SOURCE RECORDS section start

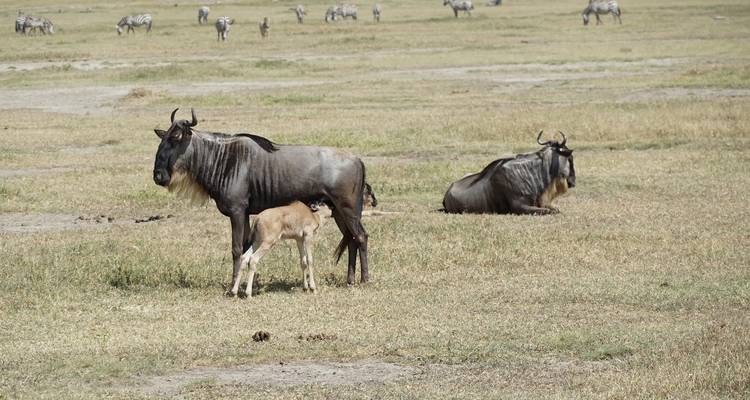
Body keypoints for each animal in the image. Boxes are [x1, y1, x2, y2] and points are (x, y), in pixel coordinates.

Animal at [152, 109, 370, 295]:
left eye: (176, 138)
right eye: (162, 139)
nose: (158, 176)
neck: (221, 159)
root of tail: (358, 160)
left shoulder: (237, 211)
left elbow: (236, 249)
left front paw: (234, 286)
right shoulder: (246, 214)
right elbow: (247, 247)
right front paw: (249, 283)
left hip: (348, 209)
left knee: (361, 237)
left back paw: (365, 280)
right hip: (339, 211)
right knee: (351, 239)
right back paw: (350, 280)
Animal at [442, 131, 575, 214]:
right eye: (570, 158)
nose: (573, 182)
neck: (532, 172)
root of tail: (446, 195)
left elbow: (555, 209)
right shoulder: (520, 207)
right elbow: (549, 211)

SOURCE RECORDS section end

__TASK STATEMENT__:
After finding the line that contains "left shoulder: (237, 211)" in the records above, copy that line and each one after it exactly, through the final line.

__TASK RESPONSE__:
left shoulder: (237, 211)
left elbow: (236, 249)
left front paw: (234, 286)
right shoulder: (246, 214)
right elbow: (247, 247)
right front paw: (249, 283)
left hip: (348, 209)
left knee: (361, 237)
left back paw: (365, 280)
right hip: (339, 211)
right knee: (351, 239)
right back paw: (350, 280)
Animal at [442, 131, 575, 214]:
right eye: (570, 158)
nose: (573, 182)
neck: (532, 172)
root of tail: (446, 195)
left elbow: (555, 209)
right shoulder: (520, 207)
right elbow: (549, 211)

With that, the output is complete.